--- ACTIVITY ---
Every line in the data below that has the word "machen" should be returned.

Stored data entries
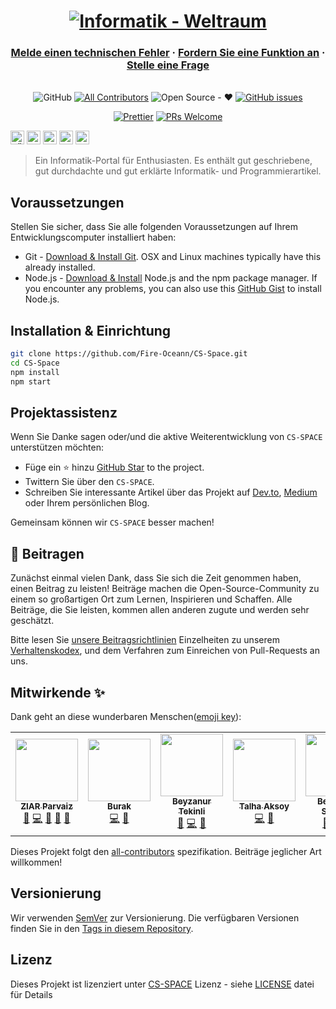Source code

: <h1 align="center">
  <a href="https://cs-space.vercel.app"><img src="./static/img/slash-introducing.png" alt="Informatik - Weltraum"></a>
</h1>

<h3 align="center">
  <a href="https://github.com/Fire-Oceann/CS-Space/issues/new?assignees=&labels=bug&template=bug_report.yml&title=">Melde einen technischen Fehler</a>
  <span> · </span>
  <a href="https://github.com/Fire-Oceann/CS-Space/issues/new?assignees=&labels=feature+request&template=feature_request.yml&title=">Fordern Sie eine Funktion an</a>
  <span> · </span>
  <a href="https://github.com/Fire-Oceann/CS-Space/discussions">Stelle eine Frage</a>
</h3>

<div align="center">
<br />
<a herf="./LICENSE"><img alt="GitHub" src="https://img.shields.io/github/license/Fire-Oceann/BB-TR-Kaynak?style=for-the-badge"/></a>
<!-- ALL-CONTRIBUTORS-BADGE:START - Do not remove or modify this section -->
<a href="https://img.shields.io/badge/all_contributors-0-orange.svg?style=for-the-badge"><img alt="All Contributors" src="https://img.shields.io/badge/all_contributors-5-orange.svg?style=for-the-badge"/></a>
<!-- ALL-CONTRIBUTORS-BADGE:END -->
<a herf=".URL_"><img alt="Open Source - ❤️" src="https://img.shields.io/badge/Open_Source-❤️-00d59b?style=for-the-badge"/></a>
<a href="https://github.com/Fire-Oceann/CS-Space/issues"><img alt="GitHub issues" src="https://img.shields.io/github/issues-raw/Fire-Oceann/BB-TR-Kaynak?color=%23F2625A&style=for-the-badge"/></a>

<a href="https://prettier.io/"><img src="https://img.shields.io/badge/code%20style-prettier-%23d971de?style=for-the-badge" alt="Prettier" /></a>
<a href="https://github.com/Fire-Oceann/CS-Space/pulls"><img src="https://img.shields.io/badge/PRs-welcome-brightgreen.svg?style=for-the-badge" alt="PRs Welcome" /></a>

</div>

<kbd>[<img title="Türkçe" alt="Türkçe" src="https://cdn.staticaly.com/gh/hjnilsson/country-flags/master/svg/tr.svg" width="22">](README/README-TR.md)</kbd>
<kbd>[<img title="Française" alt="Française" src="https://cdn.staticaly.com/gh/hjnilsson/country-flags/master/svg/fr.svg" width="22">](README/README-FR.md)</kbd>
<kbd>[<img title="Deutsch" alt="Deutsch" src="https://cdn.staticaly.com/gh/hjnilsson/country-flags/master/svg/de.svg" width="22">](README/README-DE.md)</kbd>
<kbd>[<img title="Русский язык" alt="Русский язык" src="https://cdn.staticaly.com/gh/hjnilsson/country-flags/master/svg/ru.svg" width="22">](README/README-RU.md)</kbd>
<kbd>[<img title="Italiano" alt="Italiano" src="https://cdn.staticaly.com/gh/hjnilsson/country-flags/master/svg/it.svg" width="22">](README/README-IT.md)</kbd>

>Ein Informatik-Portal für Enthusiasten. Es enthält gut geschriebene, gut durchdachte und gut erklärte Informatik- und Programmierartikel.

## Voraussetzungen

Stellen Sie sicher, dass Sie alle folgenden Voraussetzungen auf Ihrem Entwicklungscomputer installiert haben:

- Git - [Download & Install Git](https://git-scm.com/downloads). OSX and Linux machines typically have this already installed.
- Node.js - [Download & Install](https://nodejs.org/en/download/) Node.js and the npm package manager. If you encounter any problems, you can also use this [GitHub Gist](https://gist.github.com/isaacs/579814) to install Node.js.

## Installation & Einrichtung

```bash
git clone https://github.com/Fire-Oceann/CS-Space.git
cd CS-Space
npm install
npm start
```

## Projektassistenz

Wenn Sie Danke sagen oder/und die aktive Weiterentwicklung von `CS-SPACE` unterstützen möchten:

- Füge ein ⭐ hinzu [GitHub Star](https://github.com/Fire-Oceann/CS-Space) to the project.
- Twittern Sie über den `CS-SPACE`.
- Schreiben Sie interessante Artikel über das Projekt auf [Dev.to](https://dev.to/), [Medium](https://medium.com/) oder Ihrem persönlichen Blog.

Gemeinsam können wir `CS-SPACE` besser machen!

## 🤝 Beitragen

Zunächst einmal vielen Dank, dass Sie sich die Zeit genommen haben, einen Beitrag zu leisten! Beiträge machen die Open-Source-Community zu einem so großartigen Ort zum Lernen, Inspirieren und Schaffen. Alle Beiträge, die Sie leisten, kommen allen anderen zugute und werden sehr geschätzt.

Bitte lesen Sie [unsere Beitragsrichtlinien](CONTRIBUTING.md) Einzelheiten zu unserem [Verhaltenskodex](CODE_OF_CONDUCT.md), und dem Verfahren zum Einreichen von Pull-Requests an uns.

## Mitwirkende ✨

Dank geht an diese wunderbaren Menschen([emoji key](https://allcontributors.org/docs/en/emoji-key)):

<!-- ALL-CONTRIBUTORS-LIST:START - Do not remove or modify this section -->
<!-- prettier-ignore-start -->
<!-- markdownlint-disable -->

<table>
  <tr>
    <td align="center"><a href="https://github.com/ziarparvaiz"><img src="https://avatars.githubusercontent.com/u/50423368?v=4?s=100" width="100px;" alt=""/><br /><sub><b>ZIAR Parvaiz</b></sub></a><br /><a href="https://github.com/Fire-Oceann/CS-Space/issues?q=author%3Aziarparvaiz" title="Bug reports">🐛</a> <a href="https://github.com/Fire-Oceann/CS-Space/commits?author=ziarparvaiz" title="Code">💻</a> <a href="#design-ziarparvaiz" title="Design">🎨</a> <a href="https://github.com/Fire-Oceann/CS-Space/commits?author=ziarparvaiz" title="Documentation">📖</a> <a href="#ideas-ziarparvaiz" title="Ideas, Planning, & Feedback">🤔</a> </td>
    <td align="center"><a href="https://github.com/Burak-Atak"><img src="https://avatars.githubusercontent.com/u/71793345?v=4?s=100" width="100px;" alt=""/><br /><sub><b>Burak</b></sub></a><br /><a href="https://github.com/Fire-Oceann/CS-Space/commits?author=Burak-Atak" title="Code">💻</a> <a href="https://github.com/Fire-Oceann/CS-Space/commits?author=Burak-Atak" title="Documentation">📖</a></td>
    <td align="center"><a href="https://medium.com/@beyzatekinli"><img src="https://avatars.githubusercontent.com/u/64313175?v=4?s=100" width="100px;" alt=""/><br /><sub><b>Beyzanur Tekinli</b></sub></a><br /><a href="#blog-b-tekinli" title="Blogposts">📝</a> <a href="https://github.com/Fire-Oceann/CS-Space/commits?author=b-tekinli" title="Code">💻</a> <a href="https://github.com/Fire-Oceann/CS-Space/commits?author=b-tekinli" title="Documentation">📖</a></td>
    <td align="center"><a href="https://github.com/TalhaAksoy"><img src="https://avatars.githubusercontent.com/u/56833887?v=4?s=100" width="100px;" alt=""/><br /><sub><b>Talha Aksoy</b></sub></a><br /><a href="https://github.com/Fire-Oceann/CS-Space/commits?author=TalhaAksoy" title="Code">💻</a> <a href="https://github.com/Fire-Oceann/CS-Space/commits?author=TalhaAksoy" title="Documentation">📖</a></td>
    <td align="center"><a href="https://github.com/beyzanur-seyhan"><img src="https://avatars.githubusercontent.com/u/80166639?v=4?s=100" width="100px;" alt=""/><br /><sub><b>Beyzanur Seyhan</b></sub></a><br /><a href="#blog-beyzanur-seyhan" title="Blogposts">📝</a> <a href="https://github.com/Fire-Oceann/CS-Space/commits?author=beyzanur-seyhan" title="Code">💻</a> <a href="https://github.com/Fire-Oceann/CS-Space/commits?author=beyzanur-seyhan" title="Documentation">📖</a></td>
  </tr>
</table>

<!-- markdownlint-restore -->
<!-- prettier-ignore-end -->

<!-- ALL-CONTRIBUTORS-LIST:END -->

Dieses Projekt folgt den [all-contributors](https://github.com/all-contributors/all-contributors) spezifikation. Beiträge jeglicher Art willkommen!

## Versionierung

Wir verwenden [SemVer](https://semver.org/) zur Versionierung. Die verfügbaren Versionen finden Sie in den [Tags in diesem Repository](https://github.com/Fire-Oceann/CS-Space/tags).

## Lizenz

Dieses Projekt ist lizenziert unter [CS-SPACE](https://github.com/Fire-Oceann/CS-Space) Lizenz - siehe [LICENSE](./LICENSE) datei für Details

--- SOLUTION FOR THIS EXERCISE ---
Gemeinsam können wir `CS-SPACE` besser machen!
Zunächst einmal vielen Dank, dass Sie sich die Zeit genommen haben, einen Beitrag zu leisten! Beiträge machen die Open-Source-Community zu einem so großartigen Ort zum Lernen, Inspirieren und Schaffen. Alle Beiträge, die Sie leisten, kommen allen anderen zugute und werden sehr geschätzt.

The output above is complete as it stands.